Nevertheless, until now, the public has been unaware that the critical tip in the hunt for Abaaoud came from a Muslim, one of millions who now face a backlash in Europe fueled by anger over the attacks in Paris and Brussels, as well as fear and resentment of a rising tide of refugees.

“It’s important the world knows that I am Muslim myself,” the woman said, citing that as a reason for being willing to speak to “The Post”.

“It’s important to me that people know what Abaaoud and the others did is not what Islam is teaching.”

The case also provides insights into ISIS’s chaotic approach to exporting terror.
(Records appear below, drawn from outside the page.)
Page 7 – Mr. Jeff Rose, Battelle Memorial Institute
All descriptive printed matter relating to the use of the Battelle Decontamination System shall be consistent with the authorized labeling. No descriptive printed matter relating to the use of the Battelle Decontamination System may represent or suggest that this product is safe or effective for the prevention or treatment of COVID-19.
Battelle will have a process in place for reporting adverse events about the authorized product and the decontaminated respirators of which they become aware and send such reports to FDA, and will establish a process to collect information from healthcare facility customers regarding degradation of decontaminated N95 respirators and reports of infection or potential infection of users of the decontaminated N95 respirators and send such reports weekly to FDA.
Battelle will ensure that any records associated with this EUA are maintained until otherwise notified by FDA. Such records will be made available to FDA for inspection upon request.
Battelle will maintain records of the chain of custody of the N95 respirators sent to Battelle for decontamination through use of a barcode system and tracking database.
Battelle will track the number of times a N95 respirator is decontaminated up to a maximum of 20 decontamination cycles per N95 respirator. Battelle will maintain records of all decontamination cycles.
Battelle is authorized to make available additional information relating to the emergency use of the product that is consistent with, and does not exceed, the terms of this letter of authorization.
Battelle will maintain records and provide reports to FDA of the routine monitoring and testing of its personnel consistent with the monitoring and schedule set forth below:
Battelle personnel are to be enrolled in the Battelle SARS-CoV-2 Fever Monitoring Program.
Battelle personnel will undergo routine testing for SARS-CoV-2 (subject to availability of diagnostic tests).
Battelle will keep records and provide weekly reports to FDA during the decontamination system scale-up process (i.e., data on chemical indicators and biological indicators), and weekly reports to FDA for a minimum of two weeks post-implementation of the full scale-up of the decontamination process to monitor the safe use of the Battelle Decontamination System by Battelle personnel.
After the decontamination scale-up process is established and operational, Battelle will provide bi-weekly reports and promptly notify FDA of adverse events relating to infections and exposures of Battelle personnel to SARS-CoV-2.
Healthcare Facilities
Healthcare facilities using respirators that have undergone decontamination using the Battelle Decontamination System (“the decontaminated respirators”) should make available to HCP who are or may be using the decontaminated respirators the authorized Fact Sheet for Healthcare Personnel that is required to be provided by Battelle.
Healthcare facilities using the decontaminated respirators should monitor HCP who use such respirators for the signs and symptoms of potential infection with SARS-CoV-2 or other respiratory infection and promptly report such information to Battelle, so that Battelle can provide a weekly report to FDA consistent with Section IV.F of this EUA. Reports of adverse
Abaaoud ridiculed Western security agencies about his ability to move between Syria and Europe for two years without getting caught.

He led the planning of a multistage attack, using cellphones to coordinate the strikes and to make sure that his subordinates followed through.

He is believed to have fired his own weapon into packed Paris restaurants before taking the subway to survey the carnage at the Bataclan Theater.

Nonetheless, for all of his preparations, he appears to have had no plan for the aftermath and no misgivings about pulling family members into his violent wake.

After hiding among roadside shrubs, he enlisted Ait Boulahcen to help procure food, clothes and a better place to plot his next move.

This account is drawn from dozens of French investigative documents obtained by “The Post”.

The surviving woman, in her 40s, discussed her involvement in the case but asked not to be identified, citing concern for her safety as security officials across Europe continue searching for ISIS operatives.

The attacks in Brussels last month were carried out by remnants of a network assembled by Abaaoud.

A native of Belgium, he is believed to have been a key figure in the ISIS’s external operations branch, recruiting and grooming new arrivals in Syria for attacks against the West.

Abaaoud and Ait Boulahcen came from similarly checkered backgrounds. By his late teens, Abaaoud had been expelled from a prestigious school, become involved in neighborhood gangs and been convicted of a series of small-time crimes.

Whereas Ait Boulahcen, spent much of her childhood in a foster home that provided an escape from an abusive mother and absent father, according to the French files. Her brief adulthood was marked by binges on drugs and alcohol, offset by halting attempts to adhere to strict interpretations of her Muslim faith.

The two, whose mothers are sisters, grew up in separate cities but appear to have shared a romantic story.

Ait Boulahcen told friends at times that she expected one day to marry Abaaoud, who was two years older, although it’s not clear that the prospect of such a marriage ever moved beyond daydream status.

Abaaoud made his first trip to Syria in 2013 along with six other militants from Belgium, part of a wave of thousands of foreign fighters who left Europe to fight alongside al-Qaeda or ISIS.